Monday, August 3, 2009

Rethinking China

. Monday, August 3, 2009

The Economist says that the Great Adjustment is well underway in China:

The good news is that the [current account] surplus is already shrinking. The strong rebound in China’s economy in the second quarter—pushing GDP 7.9% higher than a year ago—came entirely from domestic demand. This sucked in more imports, while exports continued to slump. ...

China’s real domestic demand is likely to grow by at least 10% this year. In fact, the popular perception that China has always relied on export-led growth is rather misleading. Its current-account surplus did soar from 2005 onwards but until then was rather modest. And over the past ten years net exports accounted, on average, for only one-tenth of its growth.


So what's the bad news? The rising domestic demand comes from investment, not consumption:

The problem is more that the mix of domestic demand between consumption and investment is unbalanced, and becoming even more so. In 2008 private consumption accounted for only 35% of GDP, down from 49% in 1990 (see chart 2). By contrast, investment had risen from 35% to 44% of GDP. This year the bulk of the government’s stimulus is going into infrastructure, further swelling investment’s share. Chinese capital spending could exceed that in America for the first time, while its consumer spending will be only one-sixth as large. This is China’s most glaring economic imbalance.

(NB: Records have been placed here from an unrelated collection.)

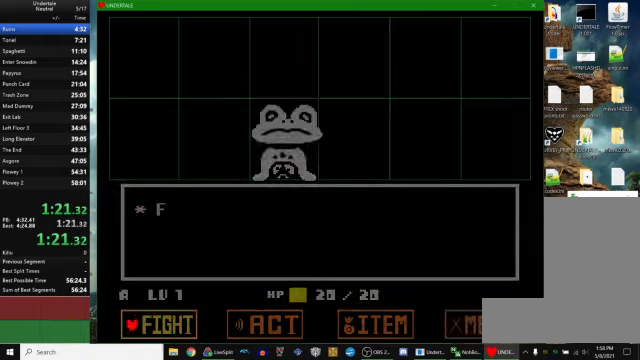
Gameplay with keyboard; each line is a JSON object with the keys held at the frame after it. "events" lists presses ("down") and releases ("up") of "c", "ctrl_r", "down", "escape", "left", "return", "right", "space", "up", "x" and "z" between this image and that frame as [ms after this image, input, new state], when the widget could be followed in between. No other keys are recorded. Mouse input is not recorded. Not read: other_keys.
{"keys": ["right"], "events": [[33, "left", "down"], [67, "left", "up"], [67, "z", "down"], [133, "z", "up"], [167, "down", "down"], [200, "z", "down"], [233, "down", "up"], [233, "right", "down"], [233, "z", "up"]]}
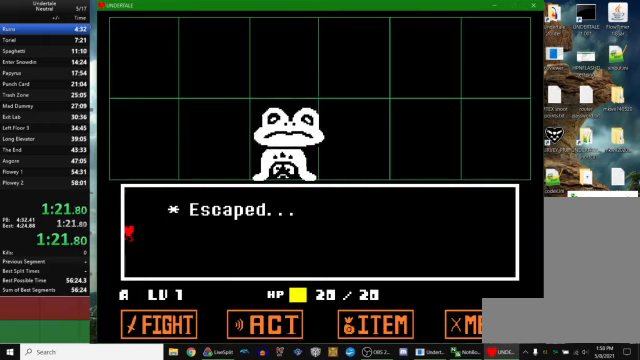
{"keys": ["right"], "events": []}
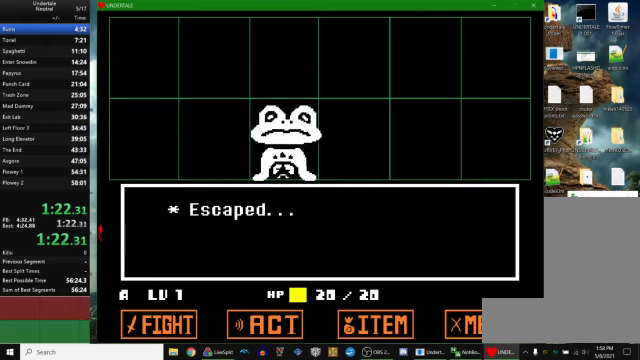
{"keys": ["return", "right"], "events": [[233, "z", "down"], [300, "x", "down"], [300, "z", "up"], [333, "return", "down"], [333, "x", "up"], [366, "return", "up"], [433, "x", "down"], [433, "z", "down"], [500, "return", "down"], [500, "x", "up"], [500, "z", "up"]]}
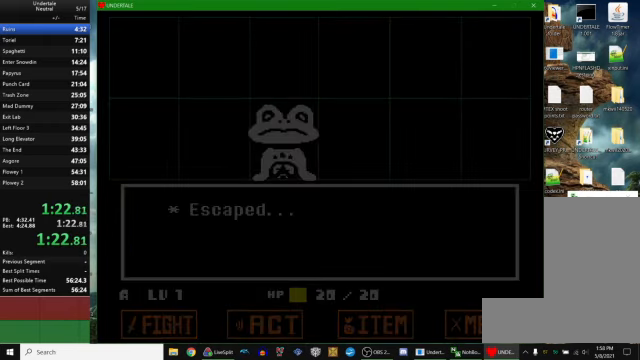
{"keys": ["right", "z"], "events": [[33, "return", "up"], [100, "z", "down"], [133, "x", "down"], [200, "return", "down"], [200, "x", "up"], [200, "z", "up"], [266, "return", "up"], [300, "z", "down"], [333, "x", "down"], [333, "z", "up"], [366, "return", "down"], [400, "x", "up"], [433, "return", "up"], [466, "z", "down"]]}
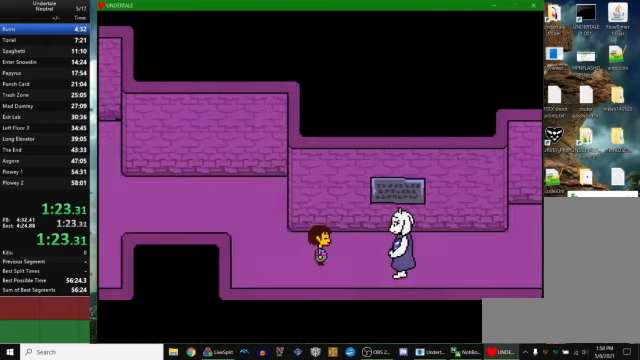
{"keys": ["return", "right"], "events": [[33, "return", "down"], [33, "x", "down"], [66, "x", "up"], [66, "z", "up"], [133, "return", "up"], [166, "z", "down"], [200, "x", "down"], [233, "return", "down"], [233, "z", "up"], [266, "x", "up"], [300, "return", "up"], [366, "z", "down"], [400, "x", "down"], [433, "x", "up"], [433, "z", "up"], [466, "return", "down"]]}
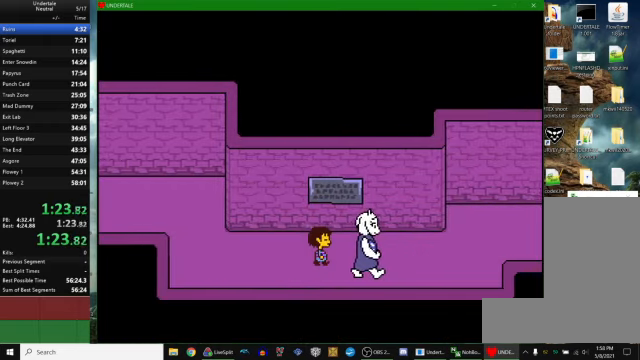
{"keys": ["right", "x"], "events": [[33, "return", "up"], [33, "z", "down"], [66, "x", "down"], [100, "z", "up"], [133, "return", "down"], [133, "x", "up"], [200, "return", "up"], [266, "x", "down"], [266, "z", "down"], [333, "return", "down"], [333, "x", "up"], [333, "z", "up"], [433, "return", "up"], [433, "z", "down"], [466, "x", "down"], [500, "z", "up"]]}
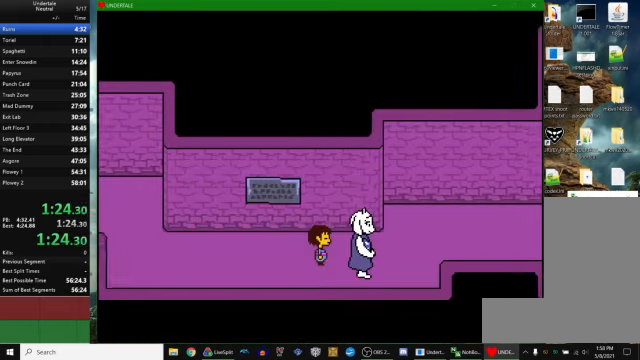
{"keys": ["right", "up"], "events": [[33, "x", "up"], [466, "up", "down"]]}
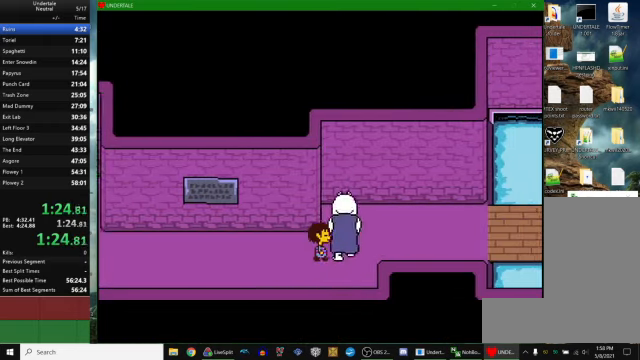
{"keys": ["right"], "events": [[266, "up", "up"]]}
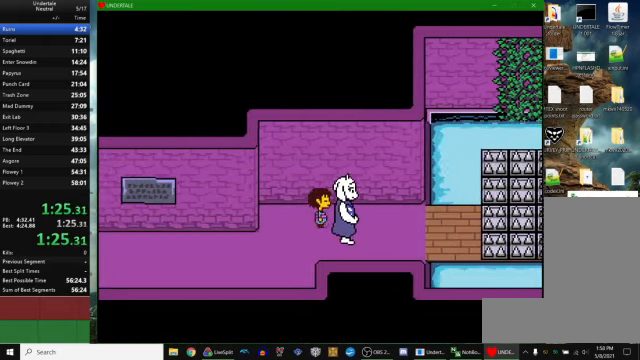
{"keys": ["right"], "events": [[333, "z", "down"], [366, "x", "down"], [400, "return", "down"], [400, "x", "up"], [400, "z", "up"], [433, "return", "up"]]}
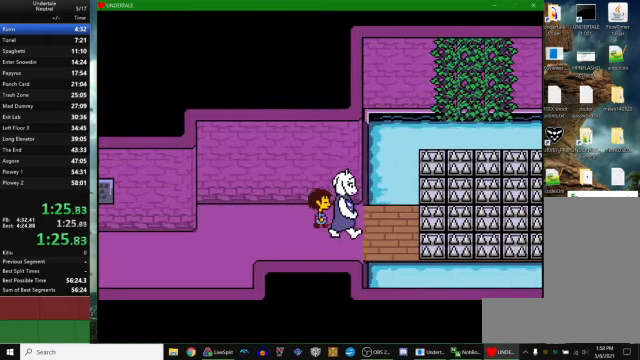
{"keys": ["return", "right"], "events": [[33, "z", "down"], [66, "x", "down"], [66, "z", "up"], [100, "return", "down"], [100, "x", "up"], [133, "return", "up"], [200, "z", "down"], [266, "return", "down"], [266, "z", "up"], [366, "return", "up"], [400, "z", "down"], [433, "x", "down"], [433, "z", "up"], [466, "return", "down"], [466, "x", "up"]]}
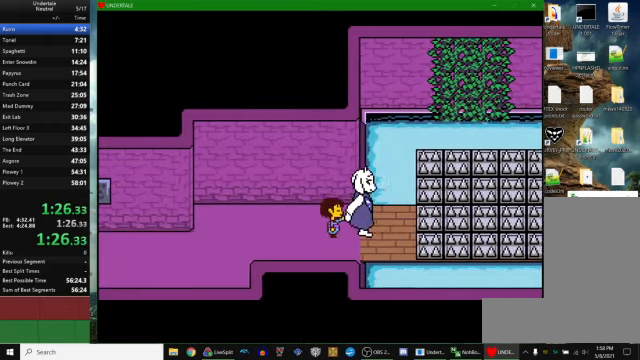
{"keys": [], "events": [[66, "return", "up"], [66, "z", "down"], [100, "x", "down"], [133, "z", "up"], [166, "x", "up"], [200, "right", "up"]]}
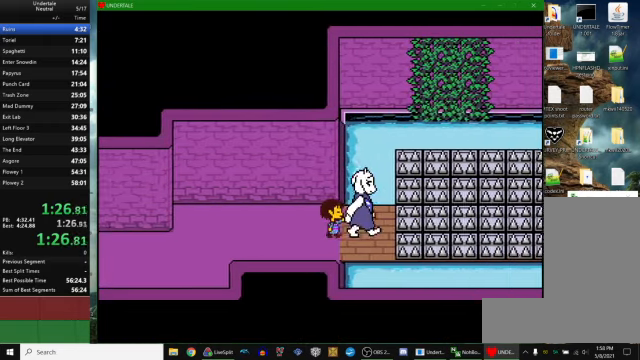
{"keys": [], "events": []}
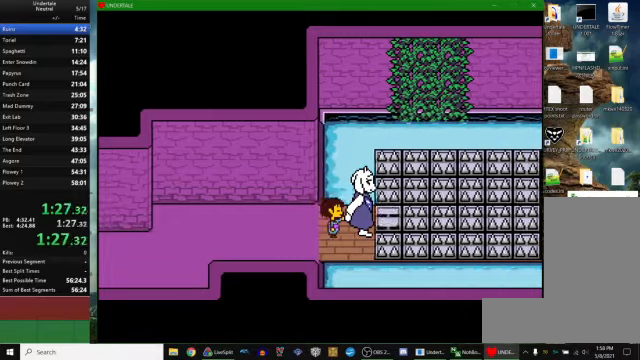
{"keys": ["return", "x"], "events": [[34, "z", "down"], [67, "x", "down"], [67, "z", "up"], [100, "return", "down"], [100, "x", "up"], [134, "return", "up"], [234, "z", "down"], [267, "x", "down"], [300, "return", "down"], [300, "x", "up"], [300, "z", "up"], [400, "return", "up"], [434, "z", "down"], [467, "return", "down"], [467, "x", "down"], [467, "z", "up"]]}
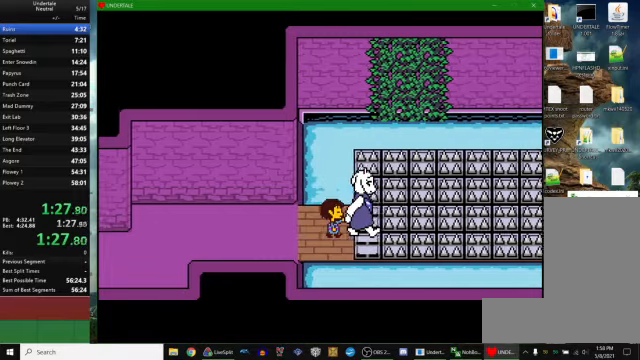
{"keys": ["z"], "events": [[34, "x", "up"], [67, "return", "up"], [134, "z", "down"], [167, "x", "down"], [200, "return", "down"], [200, "x", "up"], [200, "z", "up"], [267, "return", "up"], [300, "z", "down"], [400, "return", "down"], [400, "z", "up"], [434, "return", "up"], [500, "z", "down"]]}
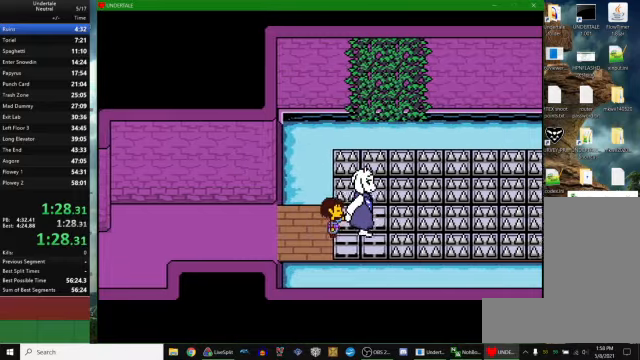
{"keys": ["return"], "events": [[67, "return", "down"], [67, "x", "down"], [67, "z", "up"], [100, "x", "up"], [167, "return", "up"], [200, "z", "down"], [267, "x", "down"], [300, "return", "down"], [300, "x", "up"], [300, "z", "up"], [367, "return", "up"], [400, "z", "down"], [467, "return", "down"], [467, "z", "up"]]}
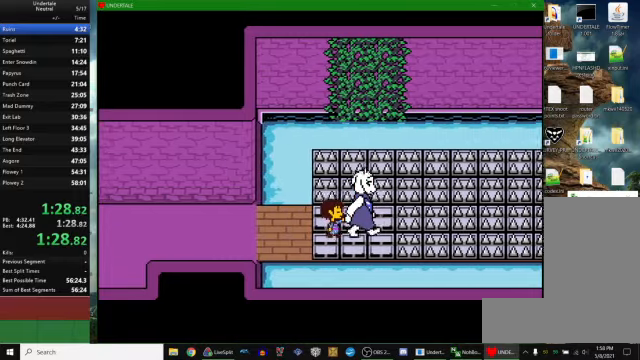
{"keys": ["z"], "events": [[34, "return", "up"], [100, "z", "down"], [134, "x", "down"], [134, "z", "up"], [167, "return", "down"], [200, "x", "up"], [234, "return", "up"], [267, "z", "down"], [334, "x", "down"], [367, "return", "down"], [367, "x", "up"], [367, "z", "up"], [434, "return", "up"], [467, "z", "down"]]}
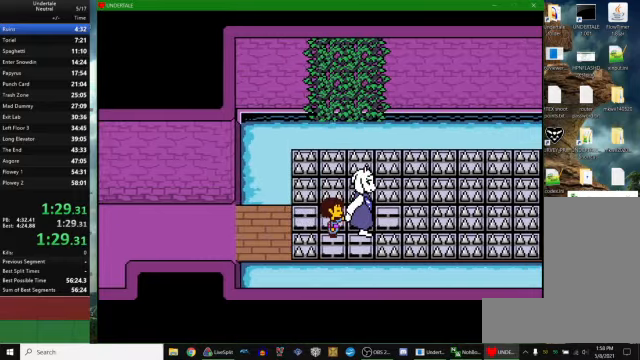
{"keys": ["return"], "events": [[34, "x", "down"], [34, "z", "up"], [67, "return", "down"], [100, "x", "up"], [134, "return", "up"], [167, "z", "down"], [234, "x", "down"], [267, "return", "down"], [267, "x", "up"], [267, "z", "up"], [367, "return", "up"], [367, "z", "down"], [434, "x", "down"], [434, "z", "up"], [500, "return", "down"], [500, "x", "up"]]}
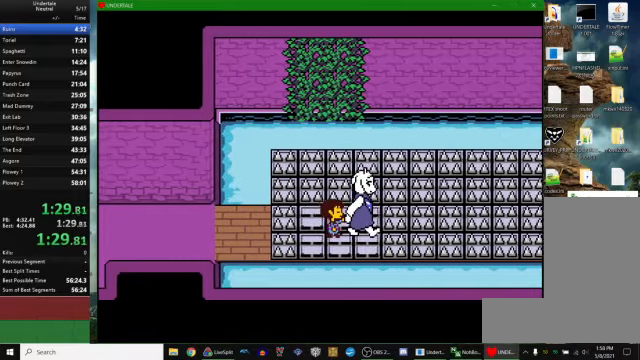
{"keys": [], "events": [[67, "return", "up"], [67, "z", "down"], [134, "x", "down"], [134, "z", "up"], [200, "return", "down"], [200, "x", "up"], [267, "return", "up"]]}
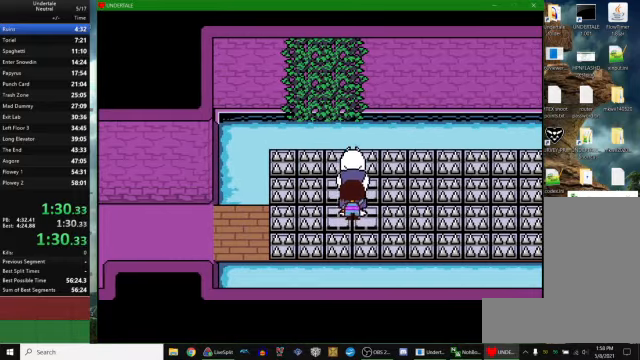
{"keys": [], "events": [[200, "z", "down"], [234, "x", "down"], [234, "z", "up"], [300, "x", "up"], [434, "z", "down"], [467, "z", "up"]]}
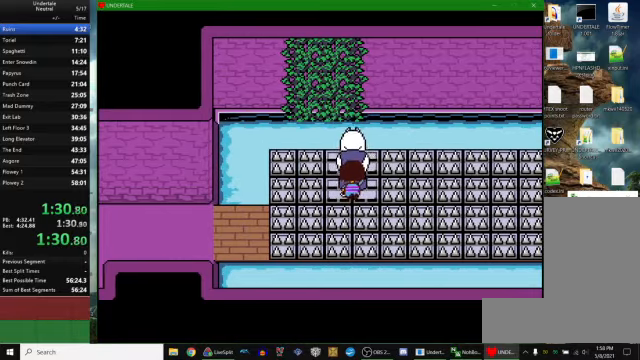
{"keys": [], "events": [[34, "return", "down"], [134, "return", "up"], [167, "z", "down"], [200, "x", "down"], [200, "z", "up"], [267, "x", "up"], [300, "return", "down"], [367, "return", "up"], [367, "z", "down"], [434, "x", "down"], [434, "z", "up"], [500, "x", "up"]]}
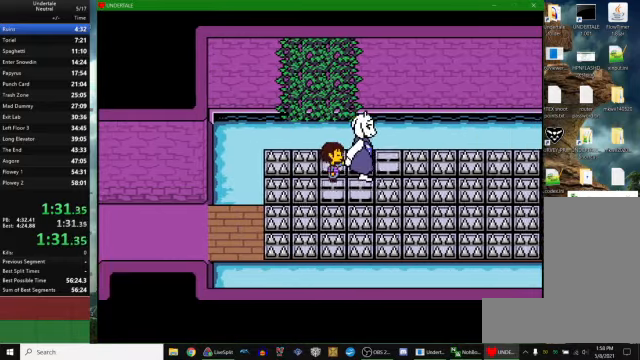
{"keys": ["return"], "events": [[34, "return", "down"], [100, "return", "up"], [134, "z", "down"], [167, "x", "down"], [200, "x", "up"], [200, "z", "up"], [234, "return", "down"], [334, "return", "up"], [367, "z", "down"], [400, "x", "down"], [434, "x", "up"], [434, "z", "up"], [467, "return", "down"]]}
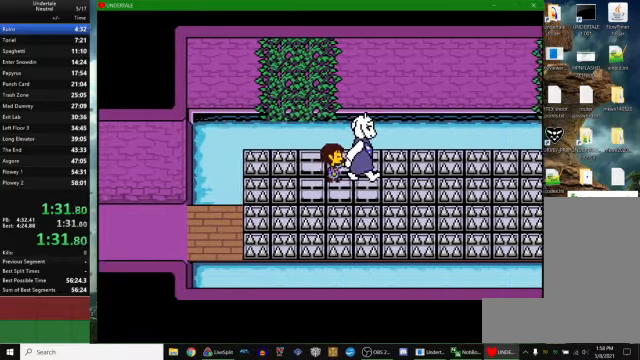
{"keys": [], "events": [[34, "return", "up"], [67, "z", "down"], [100, "x", "down"], [134, "z", "up"], [200, "return", "down"], [200, "x", "up"], [300, "return", "up"], [300, "z", "down"], [334, "x", "down"], [400, "z", "up"], [434, "return", "down"], [434, "x", "up"], [500, "return", "up"]]}
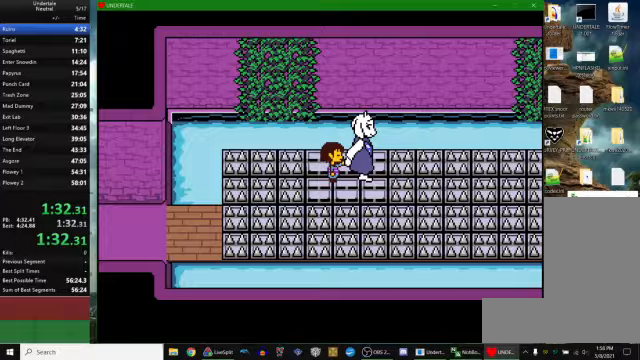
{"keys": [], "events": []}
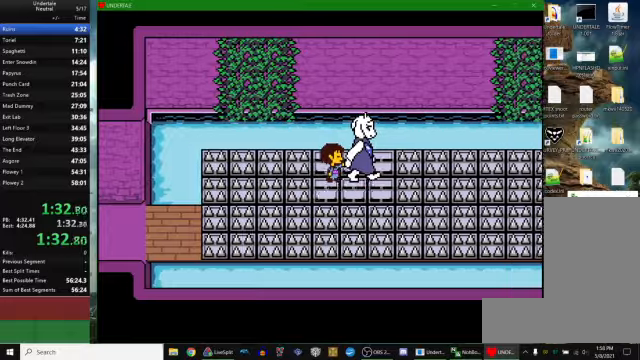
{"keys": ["x"], "events": [[233, "x", "down"], [233, "z", "down"], [267, "z", "up"], [333, "x", "up"], [400, "z", "down"], [467, "x", "down"], [467, "z", "up"]]}
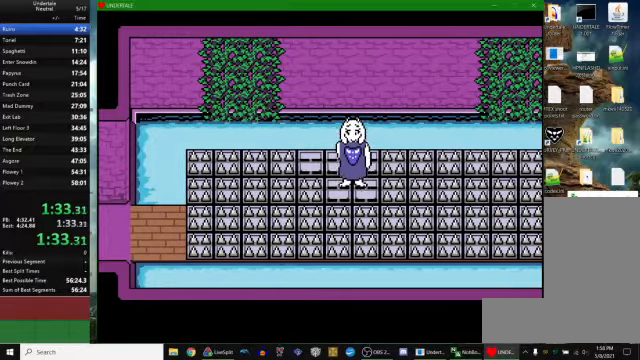
{"keys": ["x"], "events": [[33, "x", "up"], [100, "return", "down"], [200, "z", "down"], [233, "return", "up"], [233, "x", "down"], [233, "z", "up"], [300, "x", "up"], [367, "return", "down"], [433, "z", "down"], [467, "return", "up"], [467, "x", "down"], [467, "z", "up"]]}
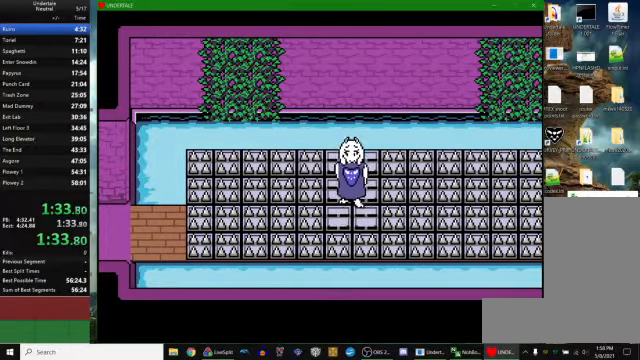
{"keys": [], "events": [[67, "x", "up"], [100, "return", "down"], [133, "z", "down"], [167, "return", "up"], [167, "z", "up"], [200, "x", "down"], [267, "x", "up"], [333, "return", "down"], [367, "z", "down"], [400, "return", "up"], [400, "z", "up"], [433, "x", "down"], [467, "x", "up"]]}
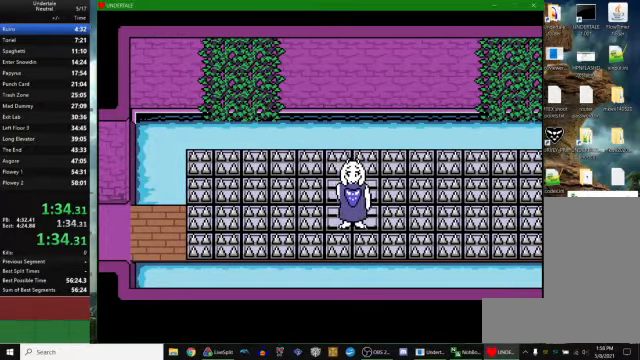
{"keys": [], "events": [[67, "return", "down"], [67, "z", "down"], [133, "x", "down"], [167, "return", "up"], [167, "z", "up"], [200, "x", "up"]]}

Consumption makes up only 35% of Chinese GDP, compared to 70% in the U.S. The Chinese savings rate remains over 50% (!), and the vast majority of that comes from households and companies. Part of that comes from the fact that China has a very weak social safety net, but another part remains the undervaluation of the RMB, which hurts the purchasing power of Chinese consumers. From 2005 to early this year the RMB appreciated substantially against the dollar, but has since fallen back as China re-pegged to the dollar. One estimate quoted in the article claims that the RMB should appreciate by as much as 25% to reach trade-weighted parity with the dollar.

Still, China appears to have turned a corner in its transition away from an export-led growth model. Now the emphasis must become transitioning towards a greater role for domestic consumption.